+++ Exercise inputs +++

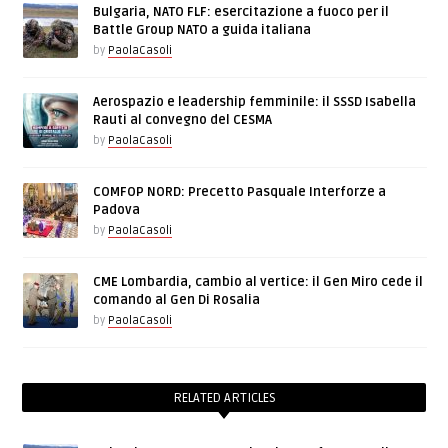
Bulgaria, NATO FLF: esercitazione a fuoco per il
Battle Group NATO a guida italiana
by
PaolaCasoli
Aerospazio e leadership femminile: il SSSD Isabella
Rauti al convegno del CESMA
by
PaolaCasoli
COMFOP NORD: Precetto Pasquale Interforze a
Padova
by
PaolaCasoli
CME Lombardia, cambio al vertice: il Gen Miro cede il
comando al Gen Di Rosalia
by
PaolaCasoli
RELATED ARTICLES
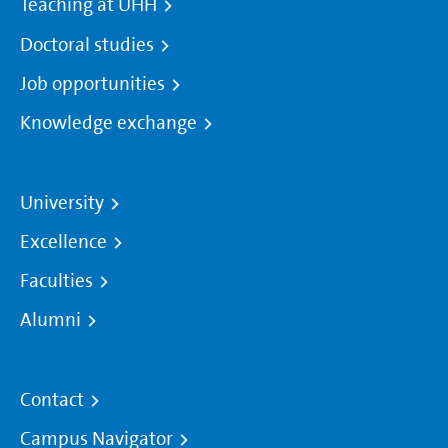
Teaching at UHH
Doctoral studies
Job opportunities
Knowledge exchange
University
Excellence
Faculties
Alumni
Contact
Campus Navigator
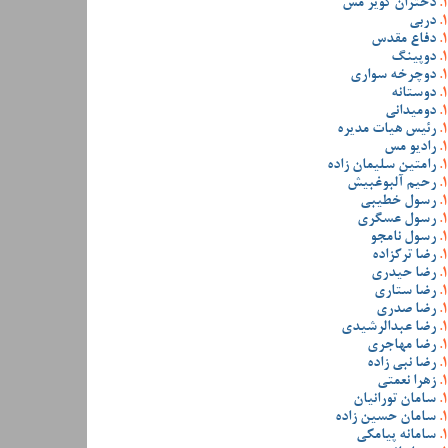
دختران کویر مس
دربی
دفاع مقدس
دوپینگ
دوچرخه سواری
دوستانه
دومیدانی
رئیس هیات مدیره
رادیو مس
رامتین سلیمان زاده
رحیم آلبوغبیش
رسول خطیبی
رسول عسگری
رسول نامجو
رضا ترکزاده
رضا حیدری
رضا ستاری
رضا صدری
رضا عبدالرشیدی
رضا مهاجری
رضا نبی زاده
زهرا نعمتی
سامان تورانیان
سامان حسین زاده
سامانه پیامکی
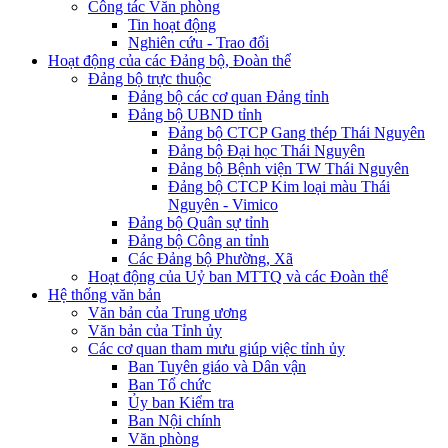
Công tác Văn phòng
Tin hoạt động
Nghiên cứu - Trao đổi
Hoạt động của các Đảng bộ, Đoàn thể
Đảng bộ trực thuộc
Đảng bộ các cơ quan Đảng tỉnh
Đảng bộ UBND tỉnh
Đảng bộ CTCP Gang thép Thái Nguyên
Đảng bộ Đại học Thái Nguyên
Đảng bộ Bệnh viện TW Thái Nguyên
Đảng bộ CTCP Kim loại màu Thái
Nguyên - Vimico
Đảng bộ Quân sự tỉnh
Đảng bộ Công an tỉnh
Các Đảng bộ Phường, Xã
Hoạt động của Uỷ ban MTTQ và các Đoàn thể
Hệ thống văn bản
Văn bản của Trung ương
Văn bản của Tỉnh ủy
Các cơ quan tham mưu giúp việc tỉnh ủy
Ban Tuyên giáo và Dân vận
Ban Tổ chức
Ủy ban Kiểm tra
Ban Nội chính
Văn phòng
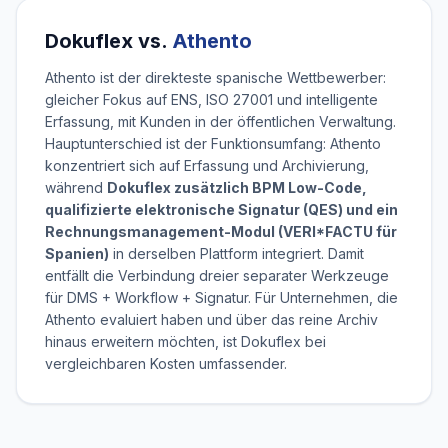
Dokuflex vs.
Athento
Athento ist der direkteste spanische Wettbewerber:
gleicher Fokus auf ENS, ISO 27001 und intelligente
Erfassung, mit Kunden in der öffentlichen Verwaltung.
Hauptunterschied ist der Funktionsumfang: Athento
konzentriert sich auf Erfassung und Archivierung,
während
Dokuflex zusätzlich BPM Low-Code,
qualifizierte elektronische Signatur (QES) und ein
Rechnungsmanagement-Modul (VERI*FACTU für
Spanien)
in derselben Plattform integriert. Damit
entfällt die Verbindung dreier separater Werkzeuge
für DMS + Workflow + Signatur. Für Unternehmen, die
Athento evaluiert haben und über das reine Archiv
hinaus erweitern möchten, ist Dokuflex bei
vergleichbaren Kosten umfassender.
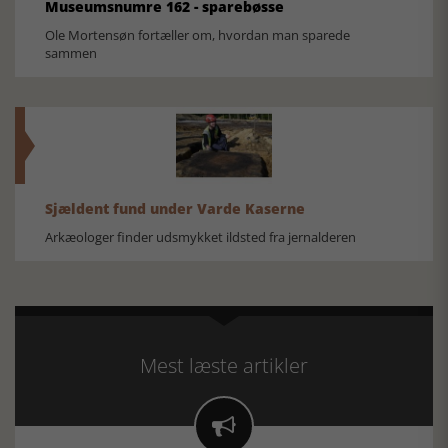
Museumsnumre 162 - sparebøsse
Ole Mortensøn fortæller om, hvordan man sparede
sammen
Sjældent fund under Varde Kaserne
Arkæologer finder udsmykket ildsted fra jernalderen
Mest læste artikler

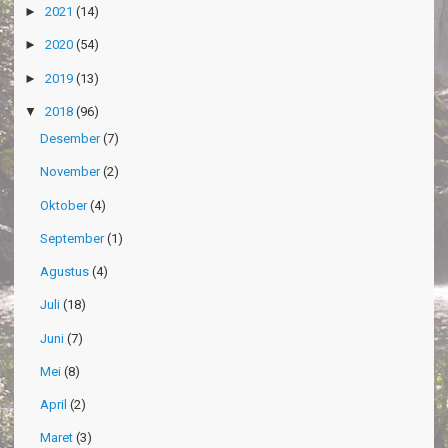
►
2021
(14)
►
2020
(54)
►
2019
(13)
▼
2018
(96)
Desember
(7)
November
(2)
Oktober
(4)
September
(1)
Agustus
(4)
Juli
(18)
Juni
(7)
Mei
(8)
April
(2)
Maret
(3)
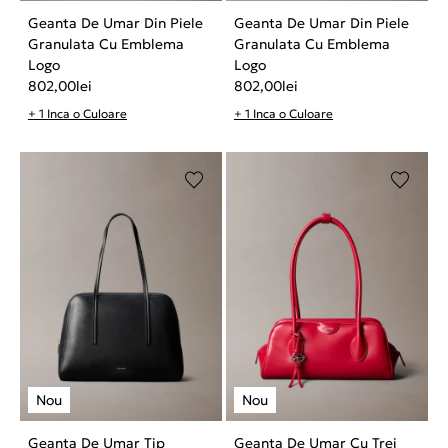
Geanta De Umar Din Piele
Geanta De Umar Din Piele
Granulata Cu Emblema
Granulata Cu Emblema
Logo
Logo
802,00
lei
802,00
lei
+ 1 Inca o Culoare
+ 1 Inca o Culoare
Geanta De Umar Tip
Geanta De Umar Cu Trei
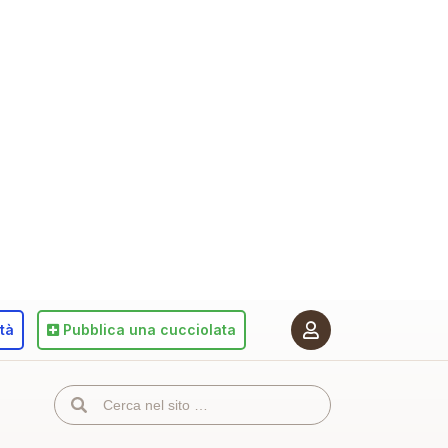
ità
Pubblica
una cucciolata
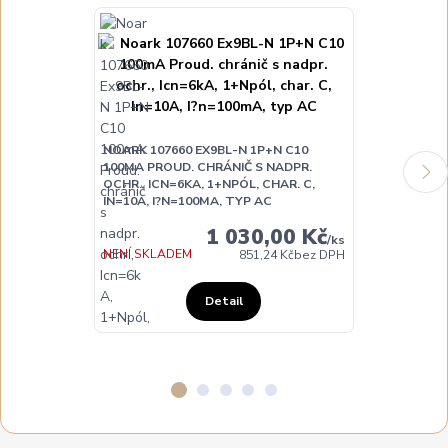
NOARK 107660 EX9BL-N 1P+N C10
NOARK 10766
100MA PROUD. CHRÁNIČ S NADPR.
100MA PROUD
OCHR., ICN=6KA, 1+NPÓL, CHAR. C,
OCHR., ICN=6
IN=10A, I?N=100MA, TYP AC
IN=16A, I?N=
1 030,00 Kč
/
ks
NENÍ SKLADEM
NA DOTAZ
851,24 Kč
bez DPH
Detail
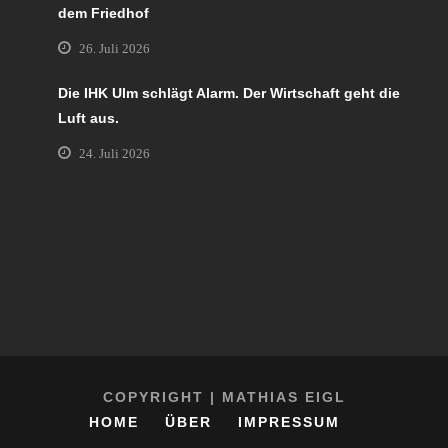
dem Friedhof
26. Juli 2026
Die IHK Ulm schlägt Alarm. Der Wirtschaft geht die
Luft aus.
24. Juli 2026
COPYRIGHT | MATHIAS EIGL
HOME
ÜBER
IMPRESSUM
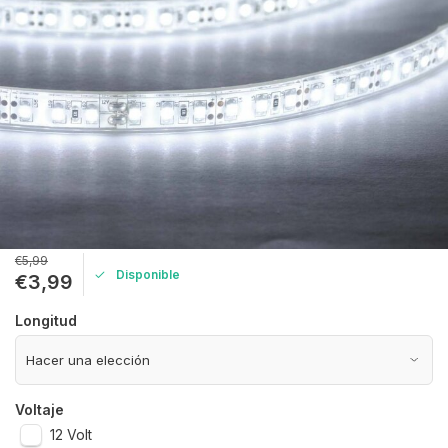
€5,99
Disponible
€3,99
Longitud
Voltaje
12 Volt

+++

Action item - Copy out everything in the material from the line containing "Museumsnumre 162 - sparebøsse" down through the end of the material. Leave the pictures out of your answer.

Response for this exercise -
Museumsnumre 162 - sparebøsse
Ole Mortensøn fortæller om, hvordan man sparede
sammen
Sjældent fund under Varde Kaserne
Arkæologer finder udsmykket ildsted fra jernalderen
Mest læste artikler

►
2021
(14)
►
2020
(54)
►
2019
(13)
▼
2018
(96)
Desember
(7)
November
(2)
Oktober
(4)
September
(1)
Agustus
(4)
Juli
(18)
Juni
(7)
Mei
(8)
April
(2)
Maret
(3)
Geanta De Umar Din Piele
Geanta De Umar Din Piele
Granulata Cu Emblema
Granulata Cu Emblema
Logo
Logo
802,00
lei
802,00
lei
+ 1 Inca o Culoare
+ 1 Inca o Culoare
Geanta De Umar Tip
Geanta De Umar Cu Trei
ità
Pubblica
una cucciolata
NOARK 107660 EX9BL-N 1P+N C10
NOARK 10766
100MA PROUD. CHRÁNIČ S NADPR.
100MA PROUD
OCHR., ICN=6KA, 1+NPÓL, CHAR. C,
OCHR., ICN=6
IN=10A, I?N=100MA, TYP AC
IN=16A, I?N=
1 030,00 Kč
/
ks
NENÍ SKLADEM
NA DOTAZ
851,24 Kč
bez DPH
Detail
dem Friedhof
26. Juli 2026
Die IHK Ulm schlägt Alarm. Der Wirtschaft geht die
Luft aus.
24. Juli 2026
COPYRIGHT | MATHIAS EIGL
HOME
ÜBER
IMPRESSUM
€5,99
Disponible
€3,99
Longitud
Voltaje
12 Volt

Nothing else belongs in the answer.